++++ EXCERPTED PASSAGE

The best way to use text embeddings portably is with Parquet and Polars
30 comments
·February 24, 2025thomasfromcdnjs
minimaxir
In general I like to send structured data (see the input format here: https://github.com/minimaxir/mtg-embeddings), but the ModernBERT base for the embedding model used here specifically has better benefits implicitly for structured data compared to previous models. That's worth another blog post explaining why.
banku_brougham
Really cool article, I've enjoyed your work for a long time. You might add a note for those jumping into a sqlite implementation, that duckdb reads parquet and launched a few vector similarity functions which cover this use-case perfectly:
https://duckdb.org/2024/05/03/vector-similarity-search-vss.h...
jt_b
I have tinkered with using DuckDB as a poor man's vector database for a POC and had great results.
One thing I'd love to see is being able to do some sort of row group level metadata statistics for embeddings within a parquet file - something that would allow various readers to push predicates down to an HTTP request metadata level and completely avoid loading in non-relevant rows to the database from a remote file - particularly one stored on S3 compatible storage that supports byte-range requests. I'm not sure what the implementation would look like to define sorting the algorithm to organize the "close" rows together, how the metadata would be calculated, or what the reader implementation would look like, but I'd love to be able to implement some of the same patterns with vector search as with geoparquet.
rcarmo
I'm a huge fan of polars, but I hadn't considered using it to store embeddings in this way (I've been fiddling with sqlite-vec). Seems like an interesting idea indeed.
stephantul
Check out Unum’s usearch. It beats anything, and is super easy to use. It just does exactly what you need.
esafak
Have you tested it against Lance? Does it do predicate pushdown for filtering?
ashvardanian
USearch author here :)
The engine supports arbitrary predicates for C, C++, and Rust users. In higher level languages it’s hard to combine callbacks and concurrent state management.
In terms of scalability and efficiency, the only tool I’ve seen coming close is Nvidia’s cuVS if you have GPUs available. FAISS HNSW implementation can easily be 10x slower and most commercial & venture-backed alternatives are even slower: https://www.unum.cloud/blog/2023-11-07-scaling-vector-search...

++++++++
++++ DATASET RECORDS

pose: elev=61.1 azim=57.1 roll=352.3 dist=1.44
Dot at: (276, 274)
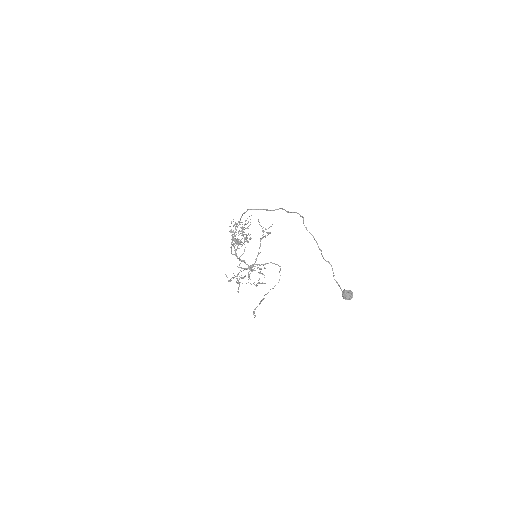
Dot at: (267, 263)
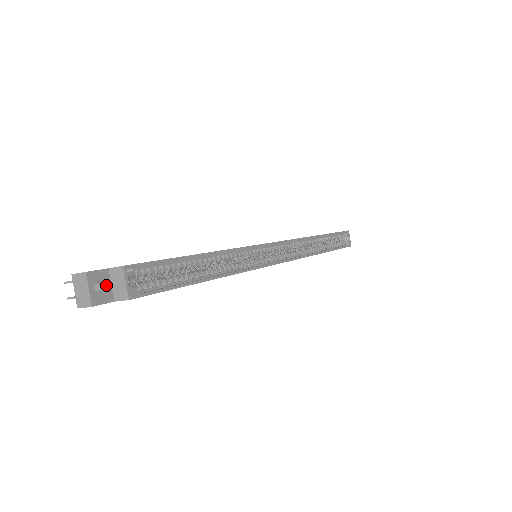
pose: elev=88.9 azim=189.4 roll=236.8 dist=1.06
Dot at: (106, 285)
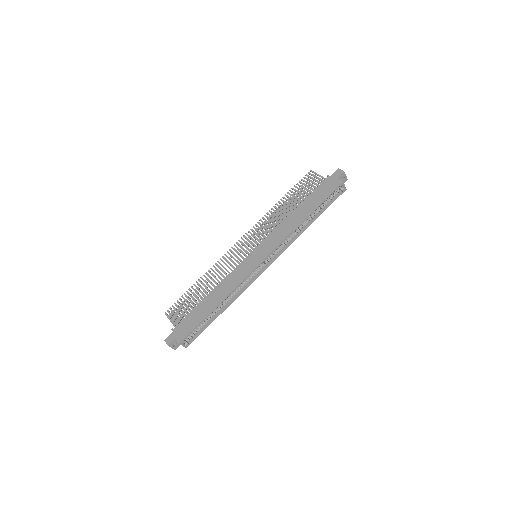
Dot at: (177, 342)
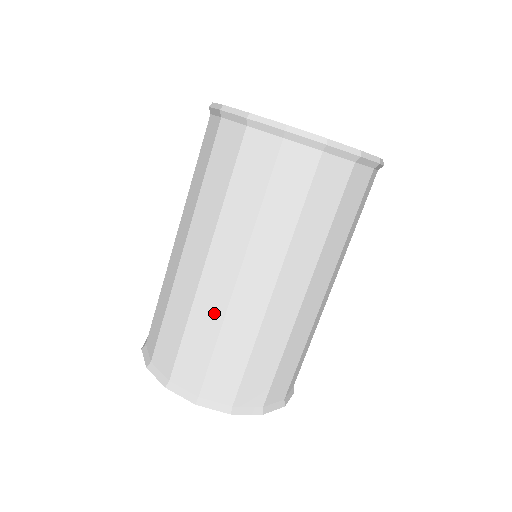
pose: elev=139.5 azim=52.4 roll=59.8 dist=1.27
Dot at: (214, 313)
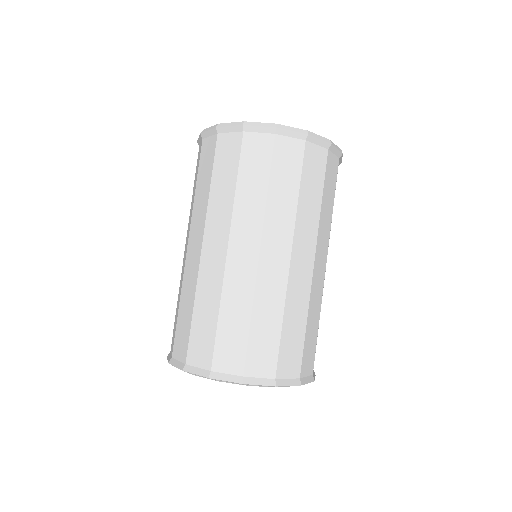
Dot at: occluded
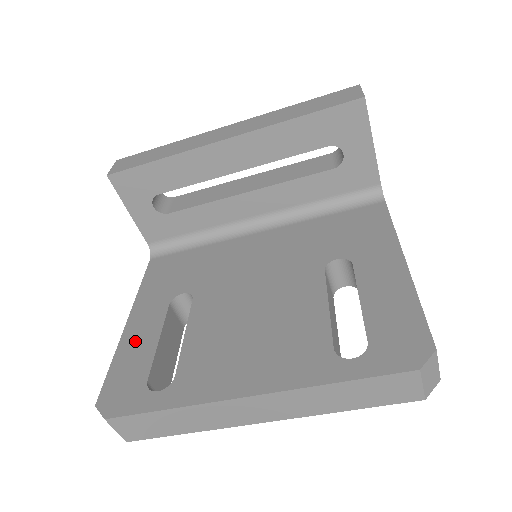
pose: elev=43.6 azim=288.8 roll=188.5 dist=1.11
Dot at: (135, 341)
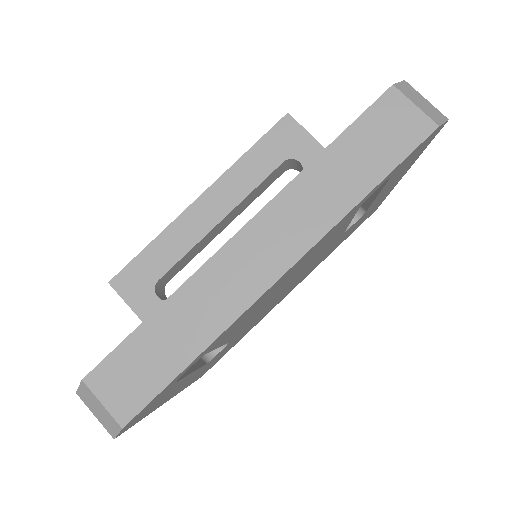
Dot at: occluded
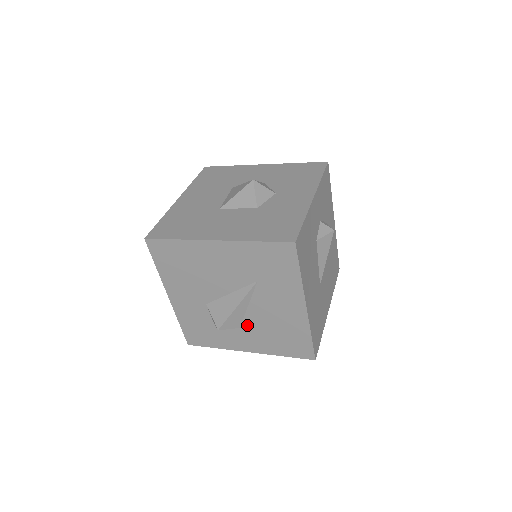
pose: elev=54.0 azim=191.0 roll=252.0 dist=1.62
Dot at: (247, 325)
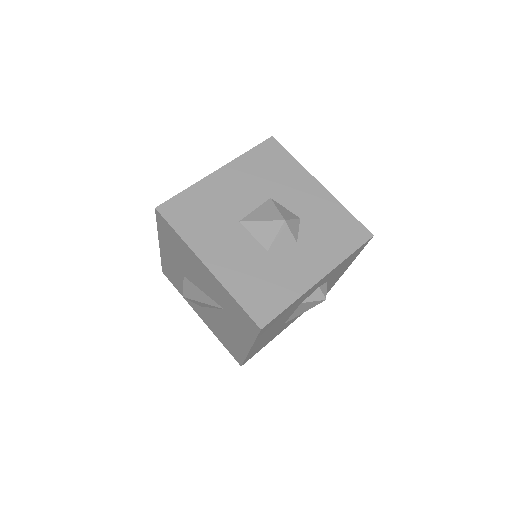
Dot at: (206, 311)
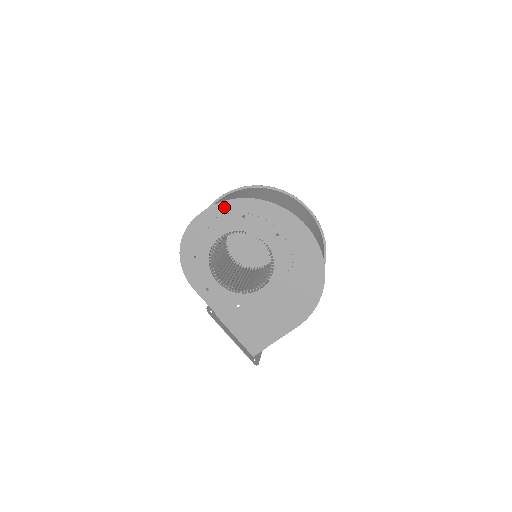
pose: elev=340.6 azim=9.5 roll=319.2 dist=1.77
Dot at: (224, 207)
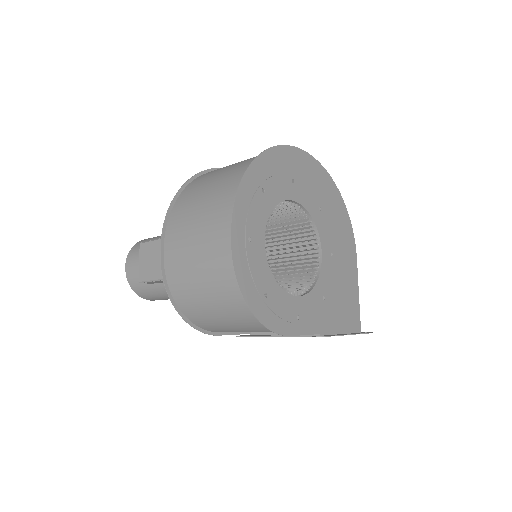
Dot at: (242, 199)
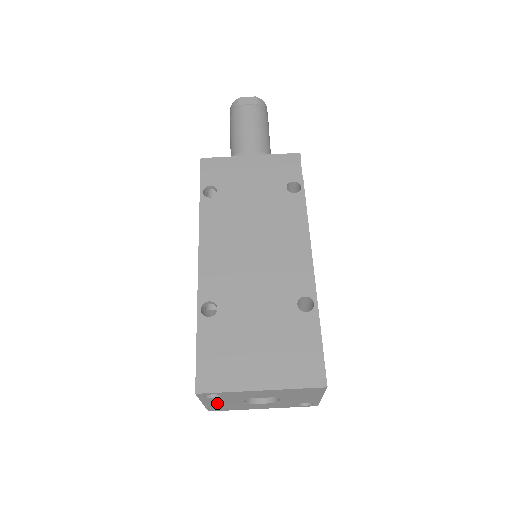
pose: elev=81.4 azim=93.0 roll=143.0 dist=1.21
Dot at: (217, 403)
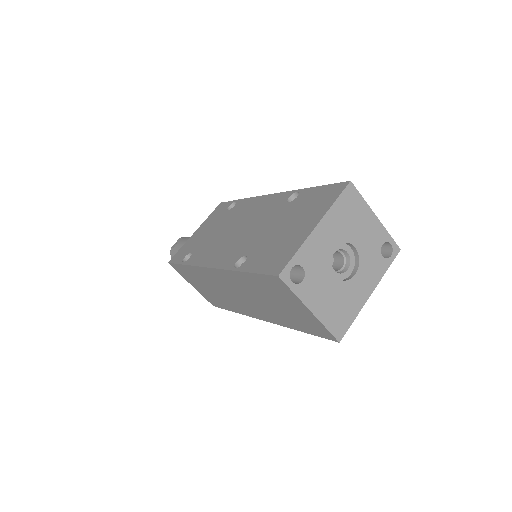
Dot at: (321, 301)
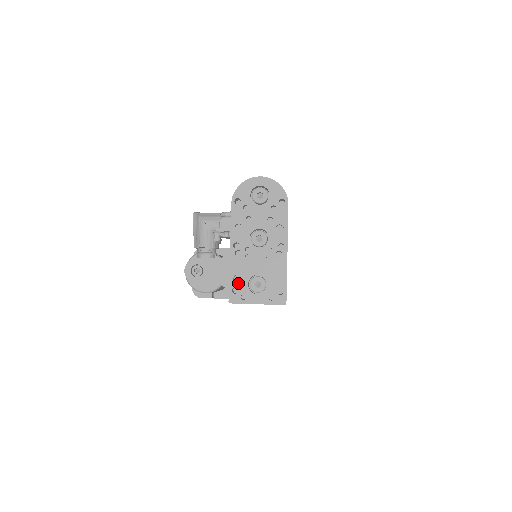
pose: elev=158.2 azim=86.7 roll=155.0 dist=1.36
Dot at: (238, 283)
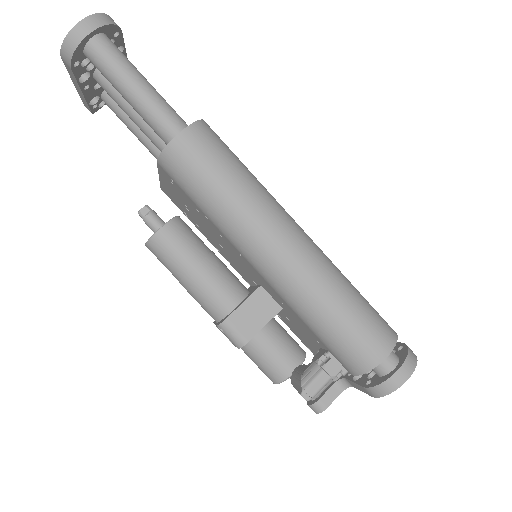
Dot at: occluded
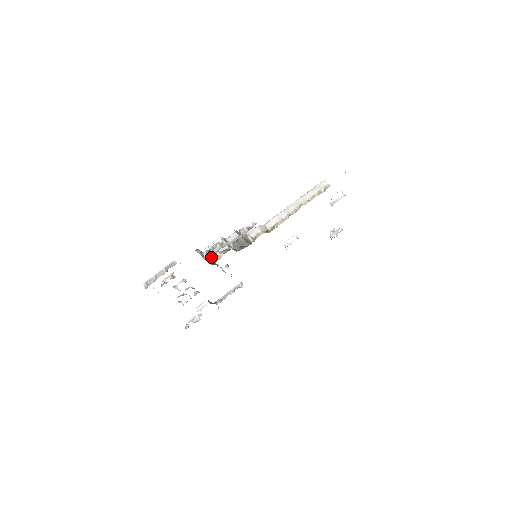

++++++++

**GIVEN PROBLEM 1:** From the thread on storing text embeddings, output everything from "The best way" down to "post explaining why." word for word.
**GIVEN PROBLEM 2:** Return the records from the line containing "pose: elev=158.2 azim=86.7" down to the end of the records, reproduced exactly and without the pictures.

**SOLUTION 1:**
The best way to use text embeddings portably is with Parquet and Polars
30 comments
·February 24, 2025thomasfromcdnjs
minimaxir
In general I like to send structured data (see the input format here: https://github.com/minimaxir/mtg-embeddings), but the ModernBERT base for the embedding model used here specifically has better benefits implicitly for structured data compared to previous models. That's worth another blog post explaining why.

**SOLUTION 2:**
pose: elev=158.2 azim=86.7 roll=155.0 dist=1.36
Dot at: (238, 283)
Dot at: occluded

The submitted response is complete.